During the 1830s, George Augustus Robinson travelled through the area with a group of Aborigines on several occasions but never referred to seeing the carvings, though made reference to other sites along this coast that were known by and pointed out to him by his companions. It is likely that the site was at that time covered by thickly vegetated sand dunes, the remnants of which remain. During the latter part of the 19th century and continuing today, the sand dunes in the area has suffered from wind erosion caused in part by the grazing of cattle, and it is likely that this erosion removed the protective layer of sand that hid the carvings from Robinson.

The site itself consists of two main groups of carvings. One group has almost eroded away as it is located south of a small stream where it enters the sea. A large, heavily decorated slab from this group has fallen free and landed in the sand. In 1950 it was removed and placed on display in the Queen Victoria Museum in Launceston. In the early 1960s, one of the most important slabs was sawn off and taken to Hobart for display at the Tasmanian Museum and Art Gallery. This would not happen today, as modern thought is that it is more important to retain the site's artistic integrity.

The main site, a few metres to its north, was partially excavated in 1969 to ascertain the total extent of the site. The slab of rock illustrated on this page is part of this group and is covered almost entirely with motifs. Other slabs nearby are extensively carved, they resemble sculptured pieces. The motifs consists of a variety of geometric shapes, including circles, rows of dots, parallel lines and crosses. One rock nearby depicts the tracks of a large bird such as an emu.

Behind the large slabs is a sheltered place which contains a midden about a metre deep, with shells and remains of meals that have been dated to around 1,350 years ago. It appears that the whole site was then covered by a weak layer of soil and remained hidden for more than a thousand years until recent erosion uncovered the site.

The figures are similar to ones seen at other locations on the west coast of Tasmania by Robinson. His companions were familiar with the geometric motifs, carrying similar ones cut into their own skin on their shoulders and arms. The various patterns appeared to relate their tribal affiliations and were linked in some way to their cultural heritage. The Aborigines told Robinson that the circles represented the sun and the moon. Other caricatures represented white men and black men, which, if true, might be a reference to European or Asian exploration and visitations of the area at the time of the phoenicians.

Similar motifs of geometric shapes, tracks of animals and birds have been found in a variety of locations on the Australian mainland, particularly in the central desert region. Excavations at the Early Man site in Cape York revealed an engraved panel with similar markings that has been dated older than 14,000 years, a time when it is believed Tasmania was still connected to the mainland and had not yet become an island. It would appear that, unaffected by the many artistic developments that took place on the mainland, the Tasmanian Aborigines continued the early form of artistic expression in isolation. Consequently the Mount Cameron West site is internationally recognised as one of the most interesting arts sites ever created by a hunting and gathering society.

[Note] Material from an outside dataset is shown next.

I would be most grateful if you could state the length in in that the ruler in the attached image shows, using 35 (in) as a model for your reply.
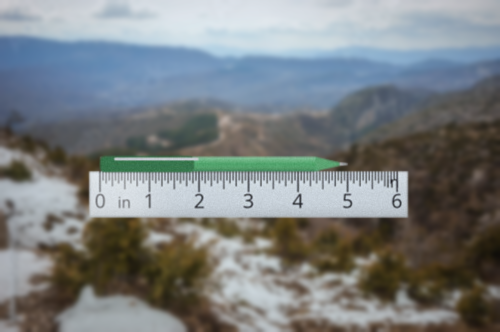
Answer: 5 (in)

As the site is exposed both to the ravages of the elements of Tasmania's west coast and to vandalism, a decision was made to re-cover it with stabilised sand until such time as a more satisfactory and permanent solution to the problem of site protection is found.

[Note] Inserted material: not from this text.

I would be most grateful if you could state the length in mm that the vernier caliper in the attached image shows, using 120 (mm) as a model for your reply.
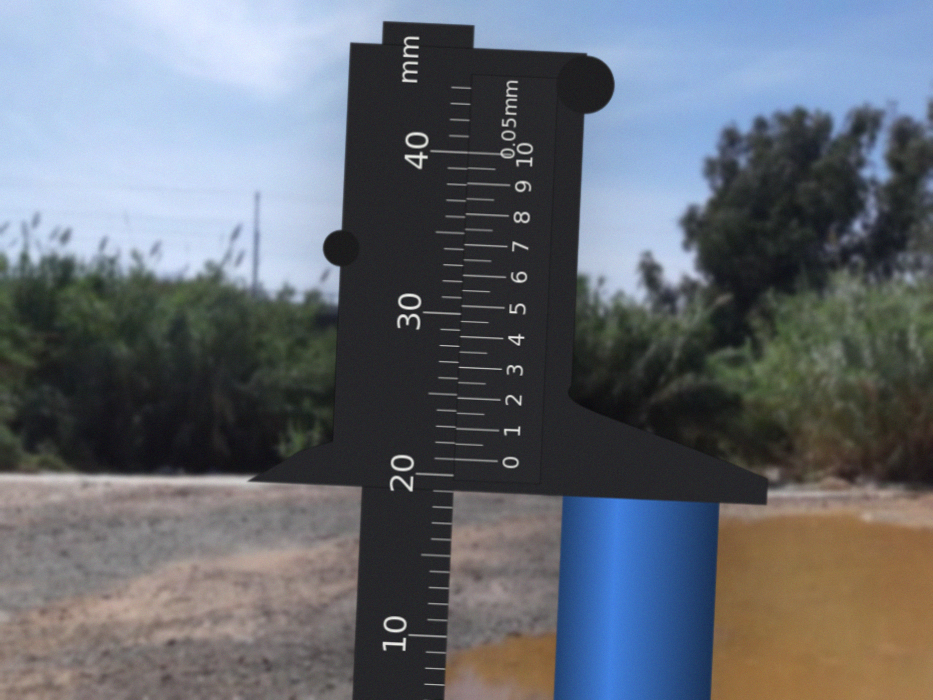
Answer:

Similar art has since been found on rocks at Sundown Point Reserve, eight kilometres south of the mouth of the Arthur River. The engravings here have been carved into 40 separate slabs of laminated mudstone. The engravings range for distinct geometric motifs such a concentric and overlapping circles, straight lines and crosses, to shallow peck marks indicating the carving had not been finished. Unusual designs not seen at the Mount Cameron West site are visible on a number of rock faces. A total of eight sites containing similar carvings have now been recorded on the west coast of Tasmania.